What is most despicable about the select committee is how it refuses to get Straw to answer its questions, effectively allowing him to get away with avoiding the issues or, as I show quite clearly in the above quotes, lying to the committee and being let off the hook for doing so.
The Independent (25/06/03) carries pages of ‘analysis’ on the government’s lies but nowhere does it actually accuse the government of lying. In a piece by Simon Carr on page 2, Carr goes into lengthy literary descriptions of the government’s lies but never actually accuses them of lying. Instead, he uses the word ‘propaganda’ or an even more insidious term, ‘story’ to describe the lies.
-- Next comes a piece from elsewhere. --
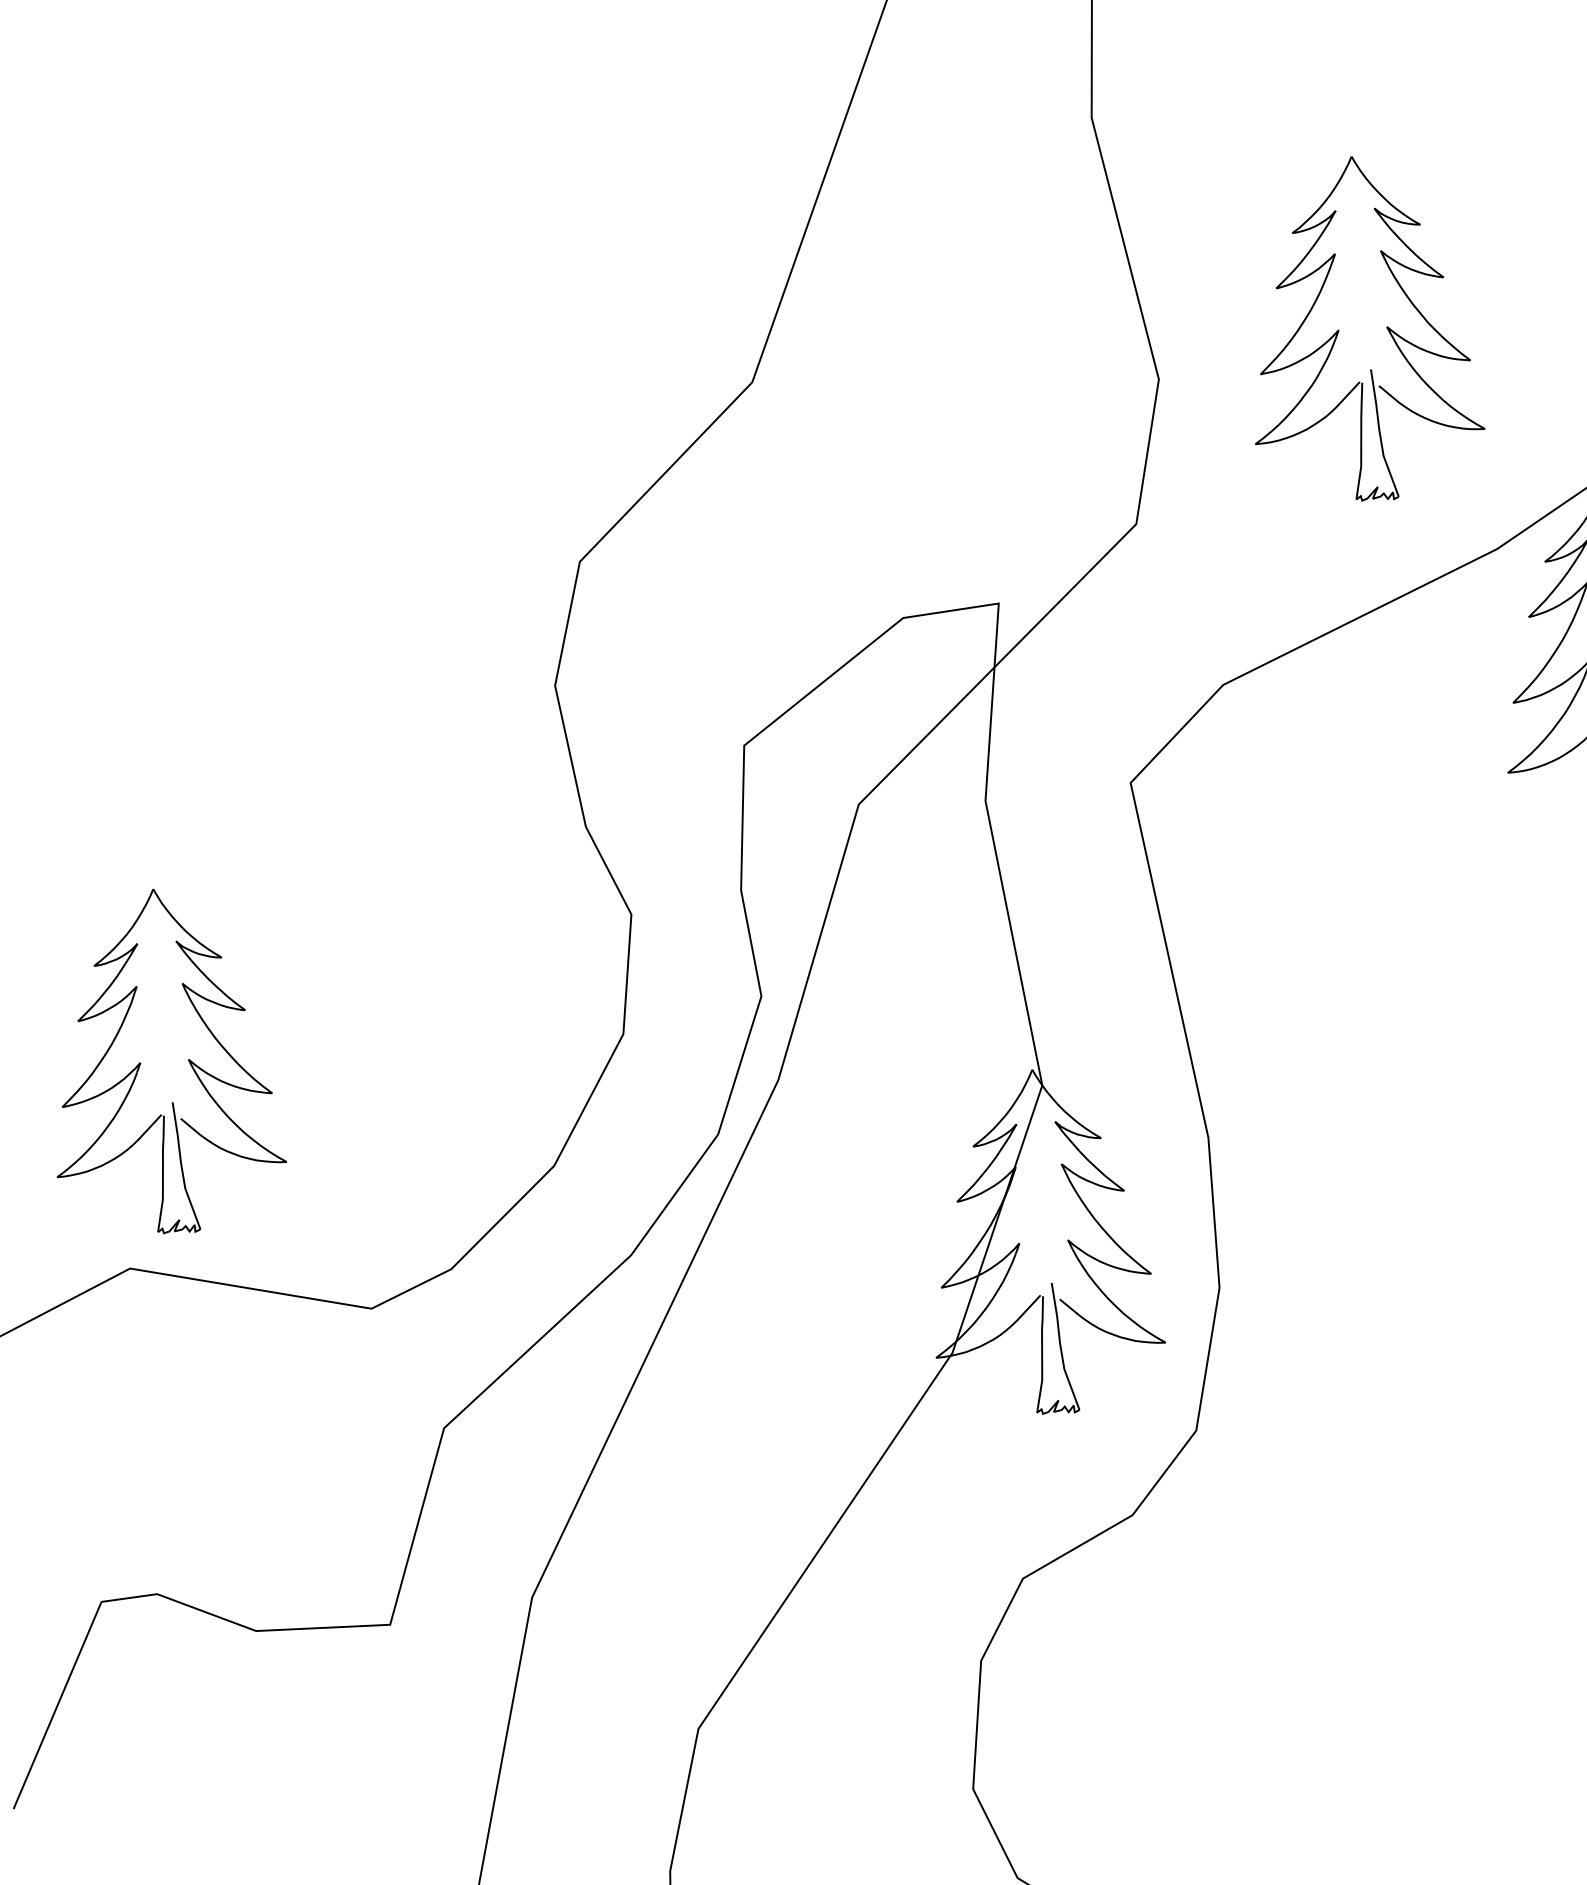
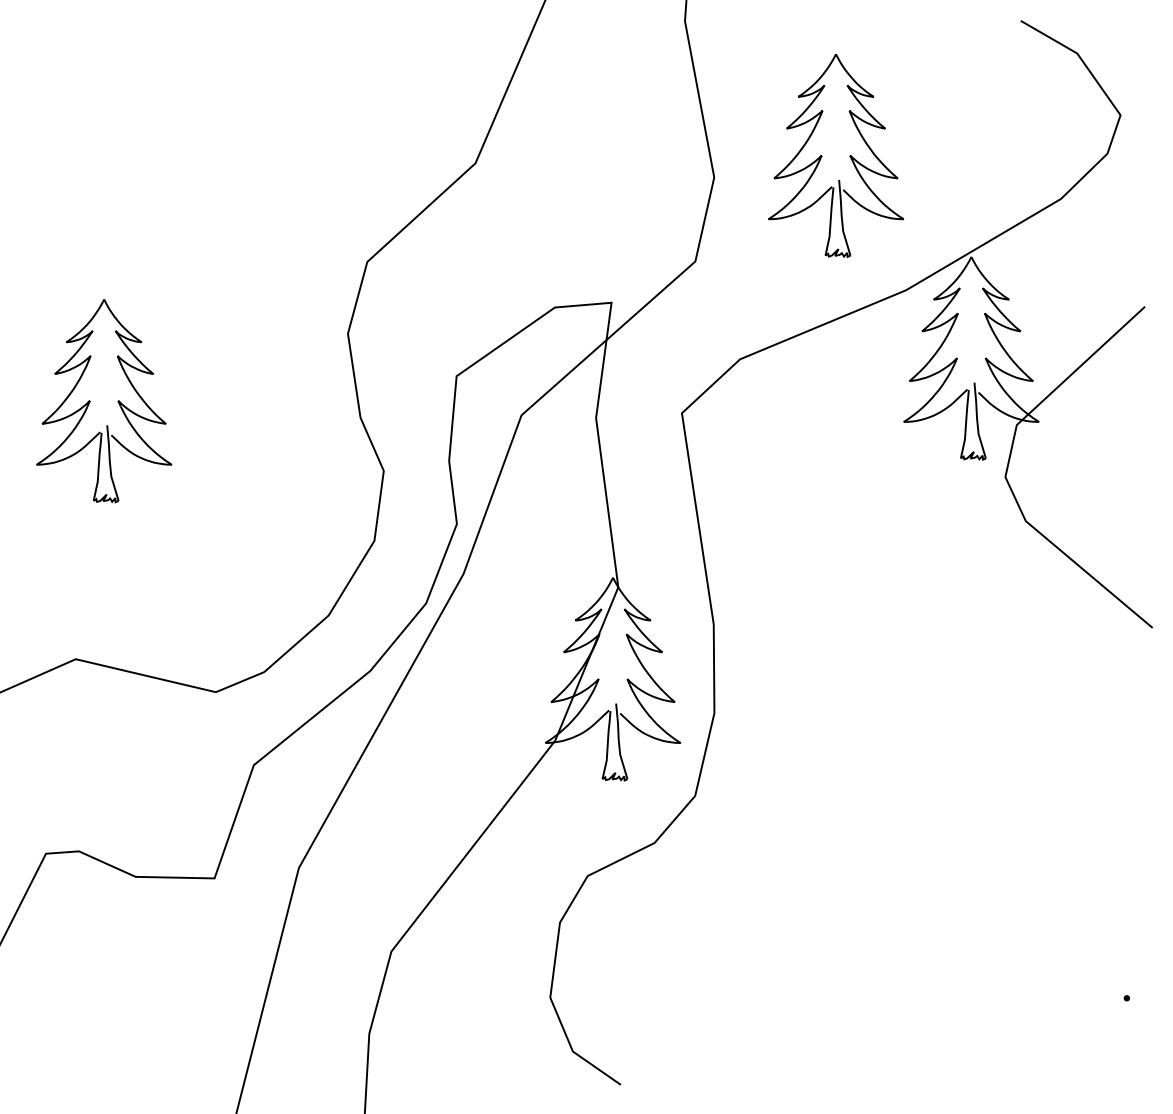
part: (187, 1060) -> (117, 401), moved

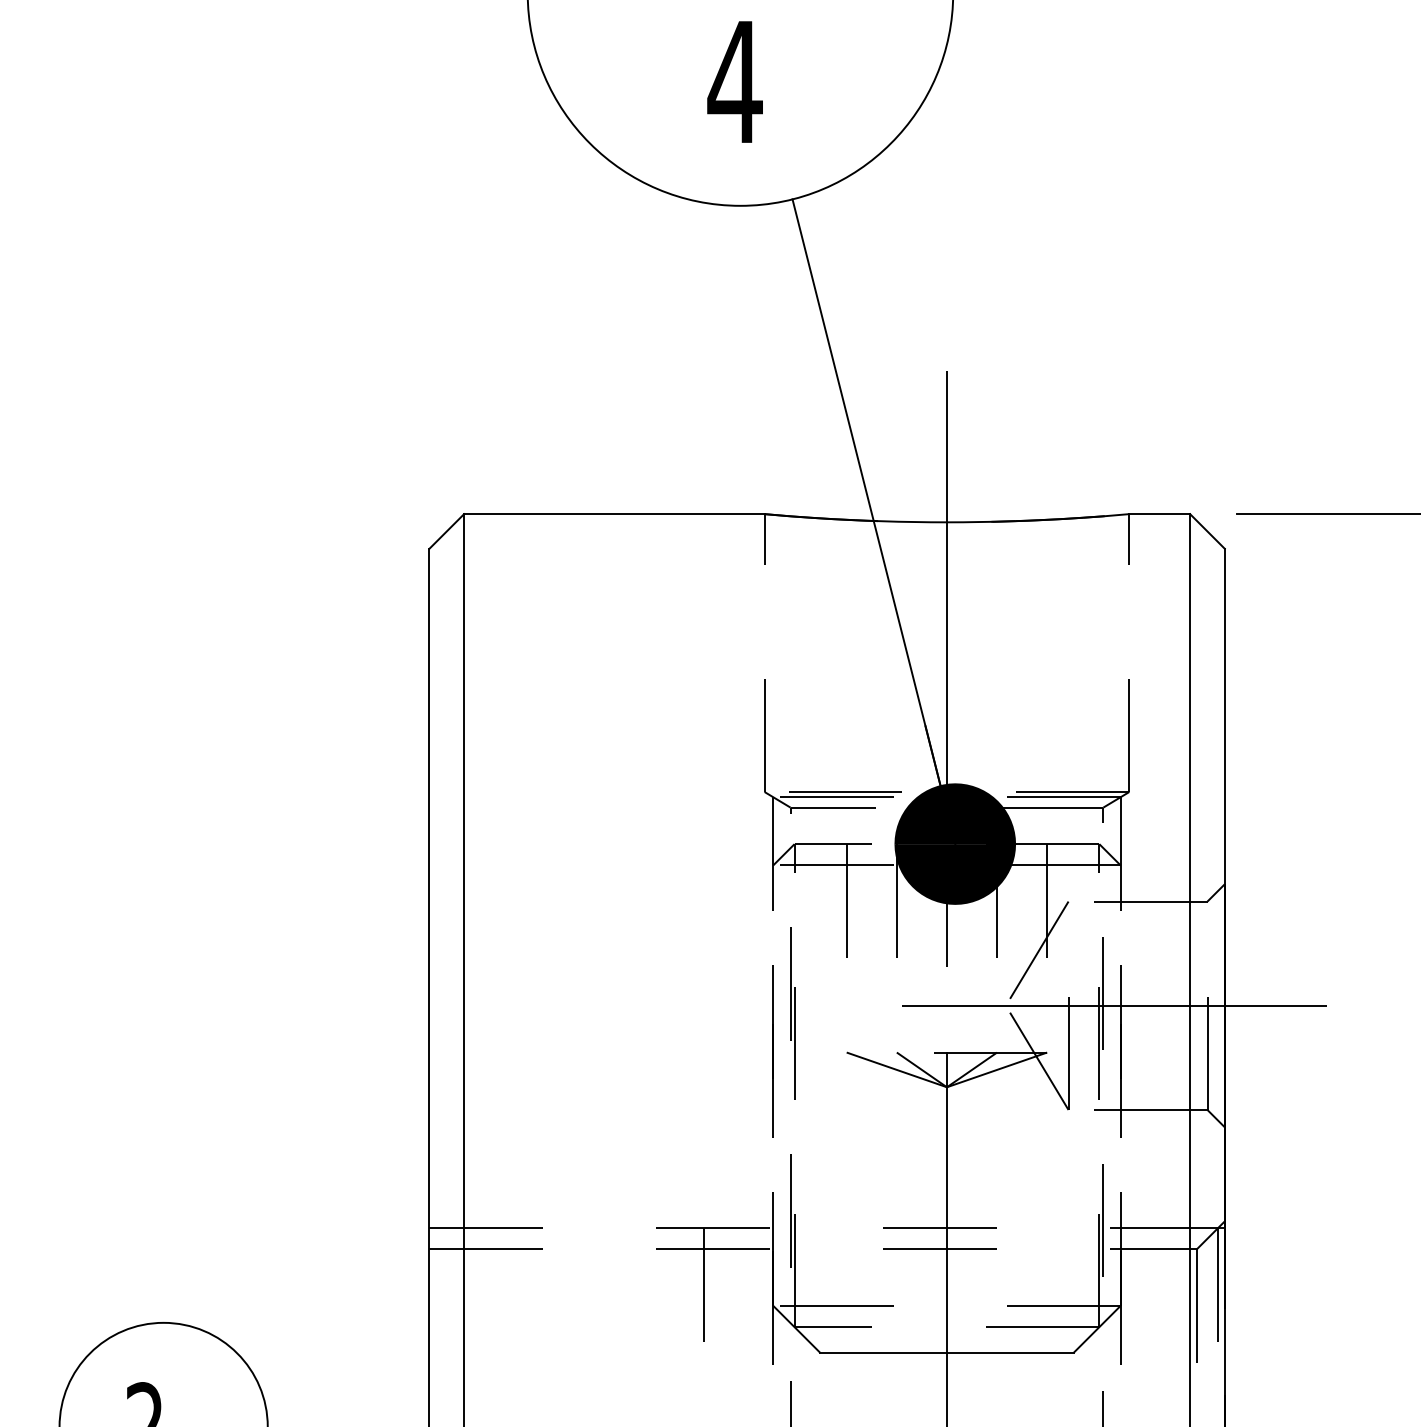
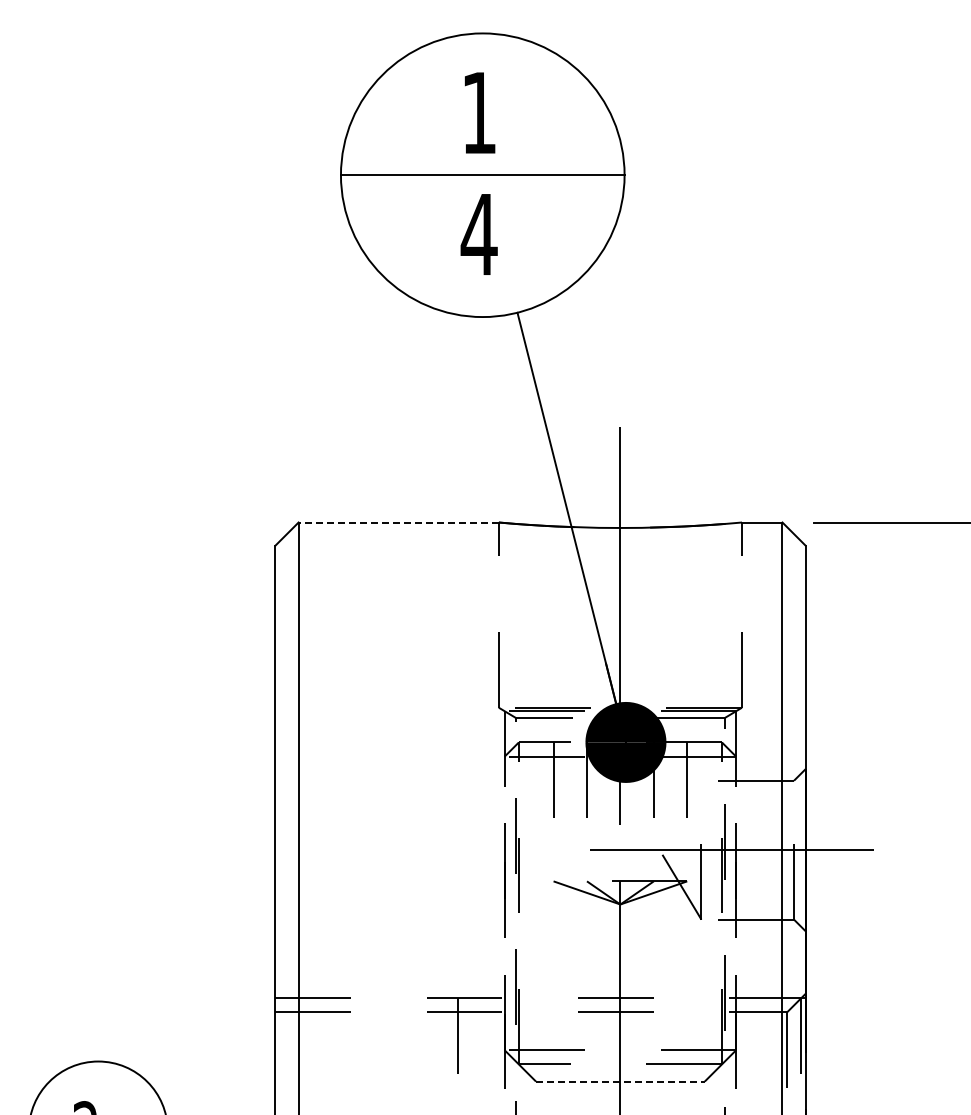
line: (614, 514) -> (398, 522), solid -> dashed
line: (1037, 953) -> (680, 815), removed
line: (947, 1352) -> (620, 1081), solid -> dashed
Even more incredulous is the Independent’s editorial, entitled ‘Mr Straw, a dodgy defence, and some questions the Government cannot evade’, which waffles on for seven paragraphs but in absolute contradiction to its own headline, asks not a single question that the government is, with the media’s complicity, evading, aside from saying that ‘Straw’s tank engaged reverse’ when tackled about the ‘dodgy dossier.’ Powerful investigative journalism eh.
The editorial ends by saying,
‘Perhaps the Foreign Secretary’s lacklustre [sic] defence can be explained by the simple fact that the dodgy dossier was not his dossier.’
Duh? Whose dossier was it then? Why it was that conniving spin doctor Alistair Campbell who apparently lives in an alternate England, and works for a parallel Labour government on another planet. On and on it goes, with the buck being passed from one government flack to the next and with the total compliance of the corporate press.
If ‘morality’ was on the side of Bush-Blair, surely that would be sufficient grounds to wage war with? So why the lies?
One can only describe the corporate media’s performance as craven (cowardly, fearful, weak and yellow) when it comes to tackling the government over the rationale for the invasion. Can we ever expect a serious analysis from the press? Yes, apparently, when hell freezes over, which at least according to my unnamed and utterly reliable source, will occur within the next 45 minutes.